How can educators blend rigor with early-childhood education practices?
As part of a partnership in New Jersey, researchers examined how children in K-3 are currently spending their day
Early grade teachers in New Jersey are learning how to implement developmentally appropriate practices — a key early-childhood education principle — while still providing rigorous instruction as part of a partnership funded by a Race to the Top Early Learning Challenge Grant.
The Preschool to 3rd Grade Initiative, presented as part of a featured session Thursday at the National Association for the Education of Young Children’s annual conference in Atlanta, involves teachers and administrators in more than 20 school districts, the New Jersey Department of Education and researchers from the National Institute for Early Education Research (NIEER). The project focuses on how to create curriculum that challenges students, is responsive to their individual differences and helps them connect to content knowledge they already have.
In beginning the work, the researchers wanted to have a better understanding of how children in the early grades are currently spending their time, explained Shannon Riley-Ayers, an associate research professor with NIEER and with the Center on Enhancing Early Learning Outcomes.
Using an instrument called EduSnap, developed by Sharon Ritchie at the University of North Carolina at Chapel Hill, they measured the amount of time students spent in transitions, in teacher-led whole group or small group instruction, working collaboratively with peers, working individually, or having some choice of activities.
Before sharing with the attendees what they learned, Riley-Ayers asked them what their ideal school day would look like for students in K-3. They threw out answers such as 10-15% of time in whole group settings, 20% in choice time and 15-20% in small group settings or working collaboratively.
But in reality, the researchers found that K-3 students spend more than 40% of their time in whole group instruction, 25% doing individual work and 16% percent transitioning from one activity or arrangement to another. There was little to no time allowed for choice of activities.
The results suggest “a lot of listening and sitting and not active engagement,” Riley-Ayers says. “No teacher wants her classroom to be like this. Somehow we have created this culture of 'This is what school is.'”
While the results were collected in New Jersey, she added that the data are similar in other states as well, and that there is little variation across all four grade levels.

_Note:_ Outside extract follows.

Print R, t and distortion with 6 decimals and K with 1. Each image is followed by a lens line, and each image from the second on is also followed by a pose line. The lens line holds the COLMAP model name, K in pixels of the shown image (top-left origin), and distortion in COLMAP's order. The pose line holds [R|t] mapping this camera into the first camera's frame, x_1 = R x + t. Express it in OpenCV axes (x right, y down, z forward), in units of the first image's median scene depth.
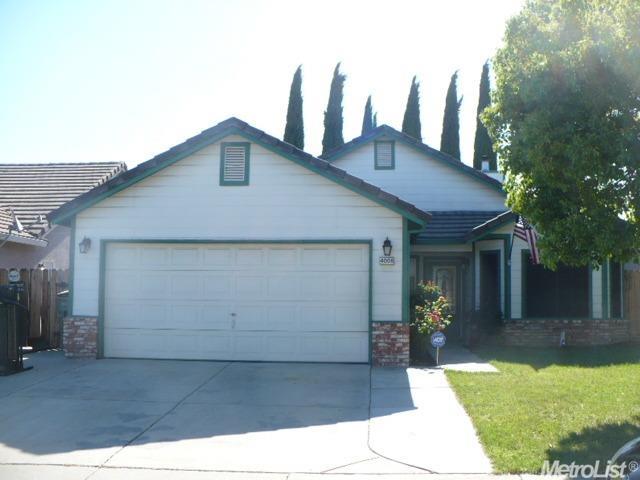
lens RADIAL K [[722.9, 0, 330.8], [0, 722.9, 237.0], [0, 0, 1]] dist [-0.261075, 0.333582]
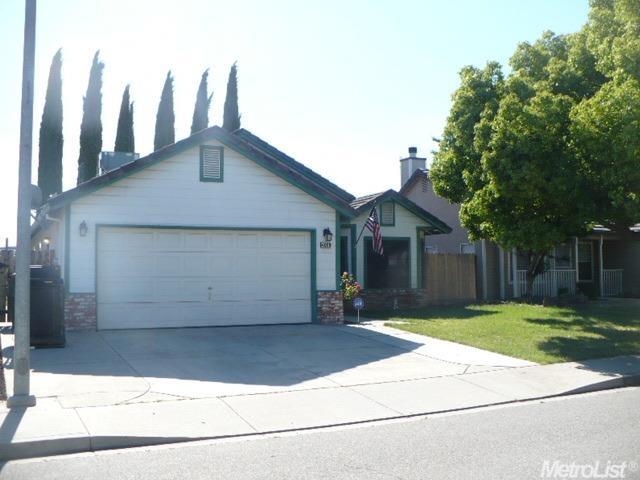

As part of the project, which involves three full days and two half days, trainers are focusing on developmentally appropriate practices, which teachers with an elementary education background sometimes misunderstand, says Kaitlin Northey, also of NIEER. They also address myths about rigor, such as teachers — and parents — thinking it means assigning more homework. The professional development covers how to organize groups and create interdisciplinary experiences, and teachers share how they are shifting their practices toward a more center-based format in which children can explore.

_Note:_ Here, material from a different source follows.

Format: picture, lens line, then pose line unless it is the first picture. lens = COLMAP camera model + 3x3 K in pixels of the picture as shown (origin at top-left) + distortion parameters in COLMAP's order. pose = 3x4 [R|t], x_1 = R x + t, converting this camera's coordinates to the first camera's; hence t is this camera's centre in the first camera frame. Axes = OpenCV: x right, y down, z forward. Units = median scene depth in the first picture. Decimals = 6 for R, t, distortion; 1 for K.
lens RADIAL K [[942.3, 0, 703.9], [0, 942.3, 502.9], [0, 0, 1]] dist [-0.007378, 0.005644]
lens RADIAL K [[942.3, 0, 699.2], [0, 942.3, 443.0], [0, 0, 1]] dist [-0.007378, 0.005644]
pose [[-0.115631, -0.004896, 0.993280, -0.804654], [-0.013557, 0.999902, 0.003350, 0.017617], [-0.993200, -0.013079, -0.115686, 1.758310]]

In addition to working with teachers in the cohort groups, the project has developed an “implementation guidelines” document for 1st through 3rd grades. And a Professional Learning Community Guide has been created for any district interested in making these changes.

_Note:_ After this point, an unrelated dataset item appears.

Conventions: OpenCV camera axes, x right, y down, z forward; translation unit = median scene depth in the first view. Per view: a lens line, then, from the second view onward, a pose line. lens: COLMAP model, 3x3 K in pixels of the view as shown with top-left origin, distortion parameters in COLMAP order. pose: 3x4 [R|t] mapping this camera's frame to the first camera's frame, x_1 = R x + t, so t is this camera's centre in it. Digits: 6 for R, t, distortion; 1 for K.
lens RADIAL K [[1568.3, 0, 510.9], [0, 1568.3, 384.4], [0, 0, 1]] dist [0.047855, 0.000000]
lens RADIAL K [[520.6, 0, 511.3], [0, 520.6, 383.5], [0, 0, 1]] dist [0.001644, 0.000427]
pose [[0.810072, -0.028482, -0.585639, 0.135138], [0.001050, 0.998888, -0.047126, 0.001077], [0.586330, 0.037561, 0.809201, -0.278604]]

The speakers also addressed the fact that many elementary school administrators are unfamiliar with high-quality teaching practices for young children and might not think a teacher is actually teaching if he or she isn’t standing at the front of the room talking to the whole class.
But they added that in other cases, administrators would like to see more variation in teaching practices and that teachers are not ready.
“This is not a teacher problem; this is not an administrator problem. This is s system problem,” said Vincent Costanza, formerly the executive director of New Jersey’s Early Learning Challenge initiative and now the chief academic officer with Teaching Strategies, which developes early-childhood curriculum materials. ”We need to do something to change that.”
Constanza noted that only Illinois requires school administrators to receive some training in early childhood.
Several attendees agreed that they are working within school districts where making such changes would be hard and principals might not be supportive. “What we think as appropriate,” one teacher said, “might not be appropriate for them.”